> JOB
Locate every line in the rows below that contains the string "acompanhar" and copy each one in full. Matching is case-sensitive.

Items from a dataset
----

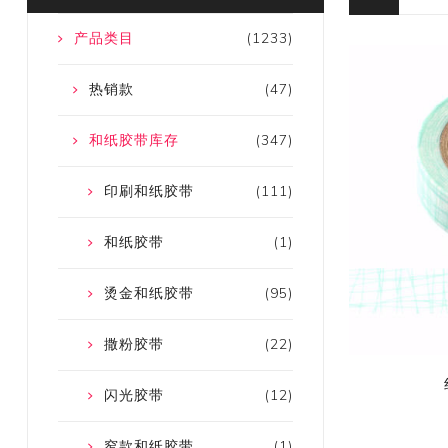
产品类目
(1233)
热销款
(47)
和纸胶带库存
(347)
印刷和纸胶带
(111)
和纸胶带
(1)
烫金和纸胶带
(95)
撒粉胶带
(22)
闪光胶带
(12)
窄款和纸胶带
(1)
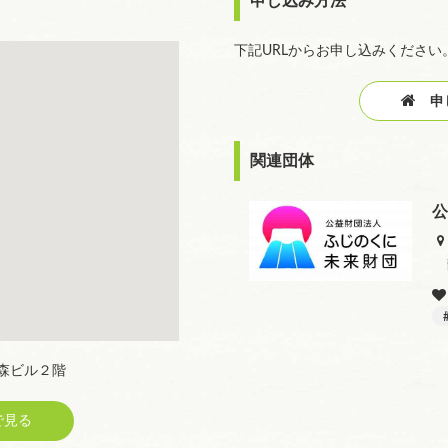
申し込み方法
下記URLからお申し込みください
申し
関連団体
公
の森ビル２階
見る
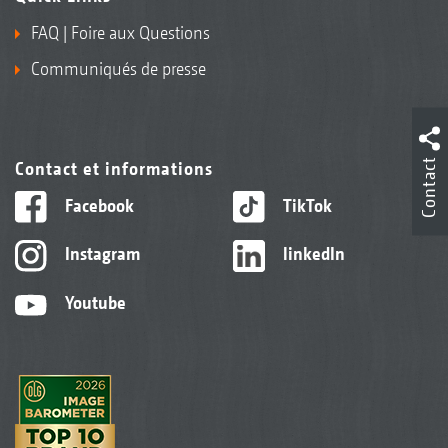
FAQ | Foire aux Questions
Communiqués de presse
Contact
Contact et informations
Facebook
TikTok
Instagram
linkedIn
Youtube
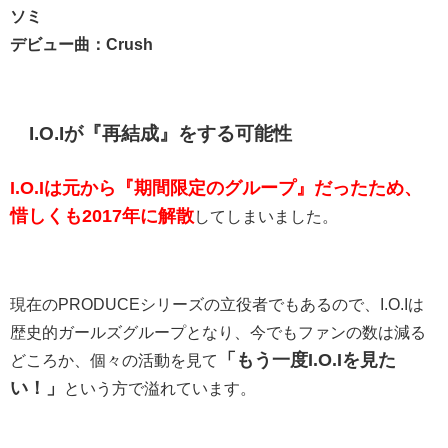
ソミ
デビュー曲：Crush
I.O.Iが『再結成』をする可能性
I.O.Iは元から『期間限定のグループ』だったため、
惜しくも2017年に解散
してしまいました。
現在のPRODUCEシリーズの立役者でもあるので、I.O.Iは
歴史的ガールズグループとなり、今でもファンの数は減る
「もう一度I.O.Iを見た
どころか、個々の活動を見て
い！」
という方で溢れています。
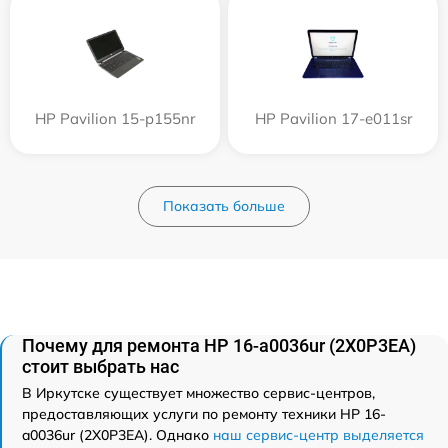
HP Pavilion 15-p155nr
HP Pavilion 17-e011sr
Показать больше
Почему для ремонта HP 16-a0036ur (2X0P3EA)
стоит выбрать нас
В Иркутске существует множество сервис-центров,
предоставляющих услуги по ремонту техники HP 16-
a0036ur (2X0P3EA). Однако
наш сервис-центр выделяется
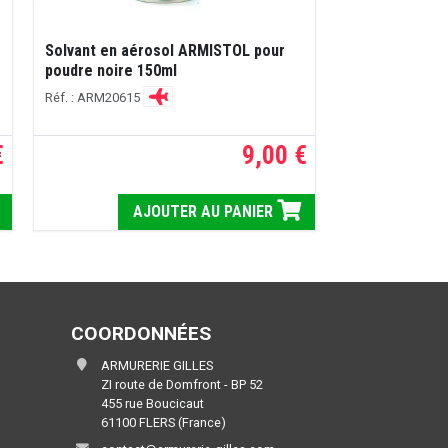
Solvant en aérosol ARMISTOL pour
poudre noire 150ml
Réf. : ARM20615
€
9,00 €
AJOUTER AU PANIER
COORDONNÉES
ARMURERIE GILLES
ZI route de Domfront - BP 52
455 rue Boucicaut
61100 FLERS (France)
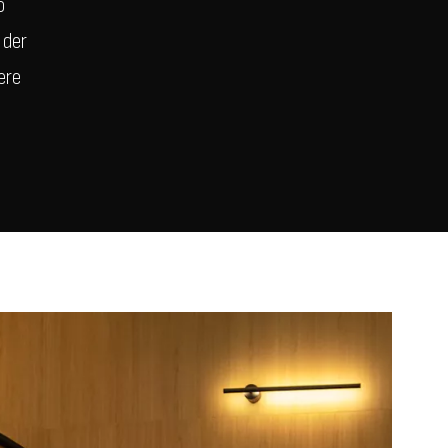
o
 der
ere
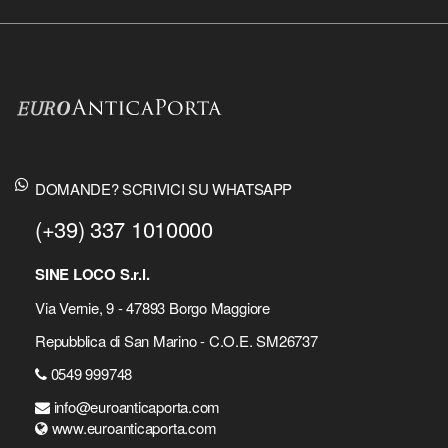
DOMANDE? SCRIVICI SU WHATSAPP
(+39) 337 1010000
SINE LOCO S.r.l.
Via Vernie, 9 - 47893 Borgo Maggiore
Repubblica di San Marino - C.O.E. SM26737
0549 999748
info@euroanticaporta.com
www.euroanticaporta.com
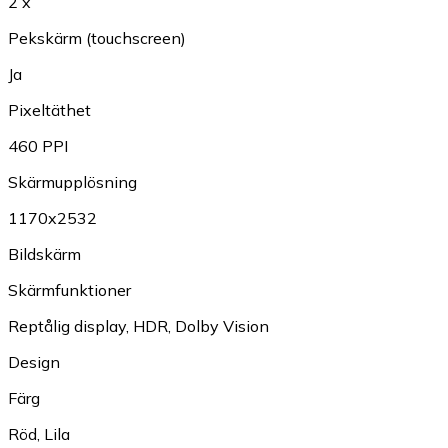
2 x
Pekskärm (touchscreen)
Ja
Pixeltäthet
460 PPI
Skärmupplösning
1170x2532
Bildskärm
Skärmfunktioner
Reptålig display
,
HDR
,
Dolby Vision
Design
Färg
Röd
,
Lila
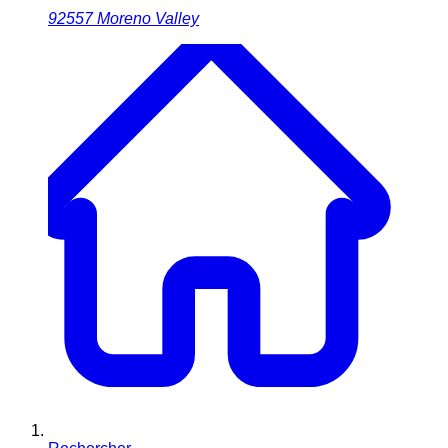
92557
Moreno Valley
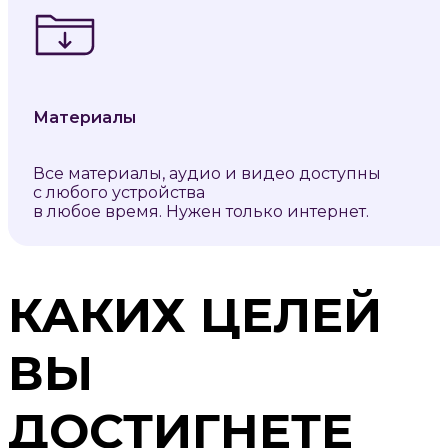
Материалы
Все материалы, аудио и видео доступны
с любого устройства
в любое время. Нужен только интернет.
КАКИХ ЦЕЛЕЙ
ВЫ
ДОСТИГНЕТЕ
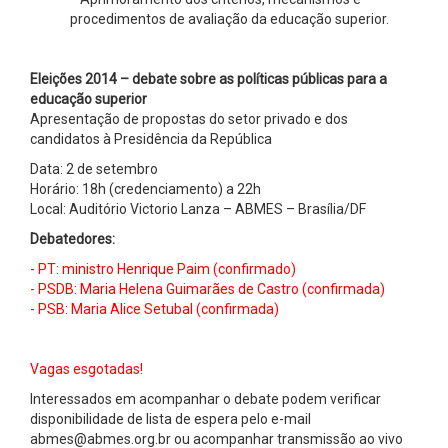
procedimentos de avaliação da educação superior.
Eleições 2014 – debate sobre as políticas públicas para a
educação superior
Apresentação de propostas do setor privado e dos
candidatos à Presidência da República
Data: 2 de setembro
Horário: 18h (credenciamento) a 22h
Local: Auditório Victorio Lanza – ABMES – Brasília/DF
Debatedores:
- PT: ministro Henrique Paim (confirmado)
- PSDB: Maria Helena Guimarães de Castro (confirmada)
- PSB: Maria Alice Setubal (confirmada)
Vagas esgotadas!
Interessados em acompanhar o debate podem verificar
disponibilidade de lista de espera pelo e-mail
abmes@abmes.org.br ou acompanhar transmissão ao vivo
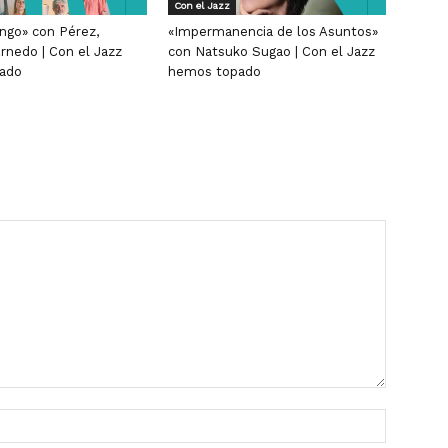
Con el Jazz
ngo» con Pérez,
«Impermanencia de los Asuntos»
rnedo | Con el Jazz
con Natsuko Sugao | Con el Jazz
ado
hemos topado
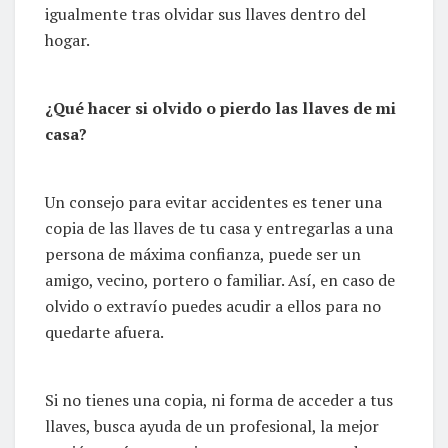
igualmente tras olvidar sus llaves dentro del
hogar.
¿Qué hacer si olvido o pierdo las llaves de mi
casa?
Un consejo para evitar accidentes es tener una
copia de las llaves de tu casa y entregarlas a una
persona de máxima confianza, puede ser un
amigo, vecino, portero o familiar. Así, en caso de
olvido o extravío puedes acudir a ellos para no
quedarte afuera.
Si no tienes una copia, ni forma de acceder a tus
llaves, busca ayuda de un profesional, la mejor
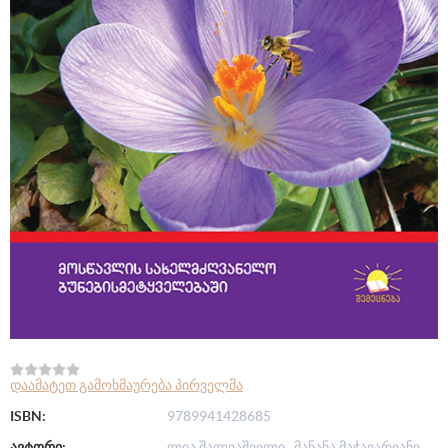
დაამატეთ გამოხმაურება პირველმა
ISBN:
9789941428685
ავტორი:
ლია შალვაშვილი , მანანა მაჭავარიანი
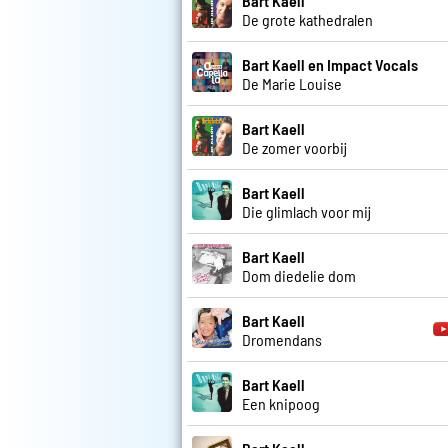
Bart Kaell
De grote kathedralen
Bart Kaell en Impact Vocals
De Marie Louise
Bart Kaell
De zomer voorbij
Bart Kaell
Die glimlach voor mij
Bart Kaell
Dom diedelie dom
Bart Kaell
Dromendans
Bart Kaell
Een knipoog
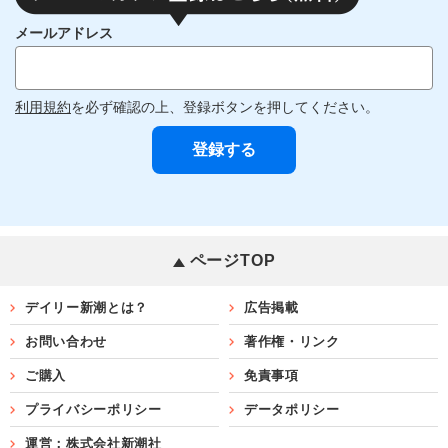
メールアドレス
利用規約
を必ず確認の上、登録ボタンを押してください。
ページTOP
デイリー新潮とは？
広告掲載
お問い合わせ
著作権・リンク
ご購入
免責事項
プライバシーポリシー
データポリシー
運営：株式会社新潮社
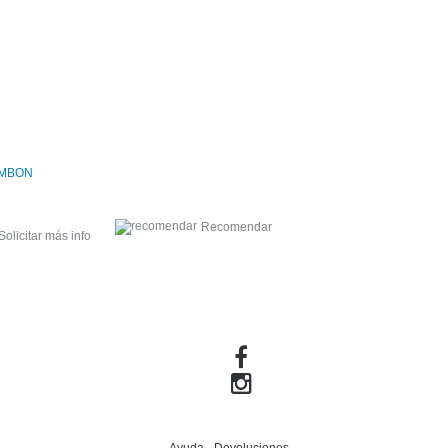
MBON
Recomendar
Solicitar más info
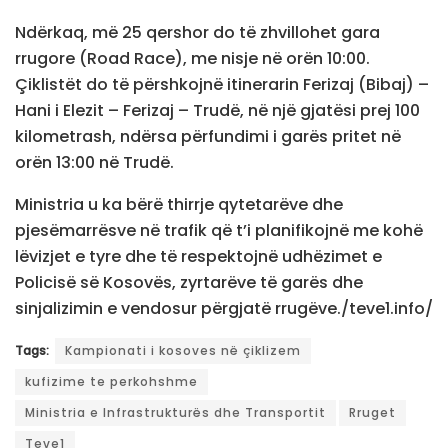
Ndërkaq, më 25 qershor do të zhvillohet gara
rrugore (Road Race), me nisje në orën 10:00.
Çiklistët do të përshkojnë itinerarin Ferizaj (Bibaj) –
Hani i Elezit – Ferizaj – Trudë, në një gjatësi prej 100
kilometrash, ndërsa përfundimi i garës pritet në
orën 13:00 në Trudë.
Ministria u ka bërë thirrje qytetarëve dhe
pjesëmarrësve në trafik që t’i planifikojnë me kohë
lëvizjet e tyre dhe të respektojnë udhëzimet e
Policisë së Kosovës, zyrtarëve të garës dhe
sinjalizimin e vendosur përgjatë rrugëve./teve1.info/
Tags:
Kampionati i kosoves në çiklizem
kufizime te perkohshme
Ministria e Infrastrukturës dhe Transportit
Rruget
Teve1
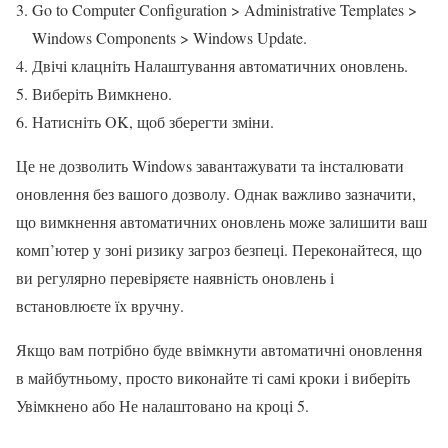
Go to Computer Configuration > Administrative Templates >
Windows Components > Windows Update.
Двічі клацніть Налаштування автоматичних оновлень.
Виберіть Вимкнено.
Натисніть OK, щоб зберегти зміни.
Це не дозволить Windows завантажувати та інсталювати
оновлення без вашого дозволу. Однак важливо зазначити,
що вимкнення автоматичних оновлень може залишити ваш
комп’ютер у зоні ризику загроз безпеці. Переконайтеся, що
ви регулярно перевіряєте наявність оновлень і
встановлюєте їх вручну.
Якщо вам потрібно буде ввімкнути автоматичні оновлення
в майбутньому, просто виконайте ті самі кроки і виберіть
Увімкнено або Не налаштовано на кроці 5.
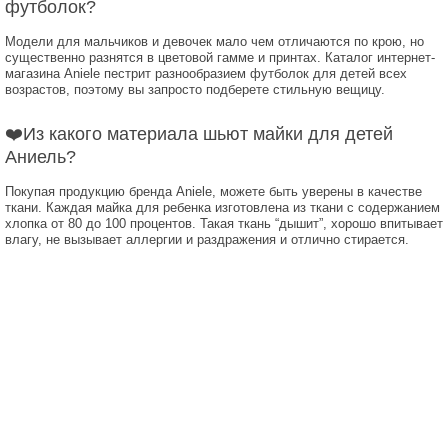
футболок?
Модели для мальчиков и девочек мало чем отличаются по крою, но
существенно разнятся в цветовой гамме и принтах. Каталог интернет-
магазина Aniele пестрит разнообразием футболок для детей всех
возрастов, поэтому вы запросто подберете стильную вещицу.
❤️Из какого материала шьют майки для детей
Аниель?
Покупая продукцию бренда Aniele, можете быть уверены в качестве
ткани. Каждая майка для ребенка изготовлена из ткани с содержанием
хлопка от 80 до 100 процентов. Такая ткань “дышит”, хорошо впитывает
влагу, не вызывает аллергии и раздражения и отлично стирается.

----

> EXERCISE OUTPUT
Interessados em acompanhar o debate podem verificar
abmes@abmes.org.br ou acompanhar transmissão ao vivo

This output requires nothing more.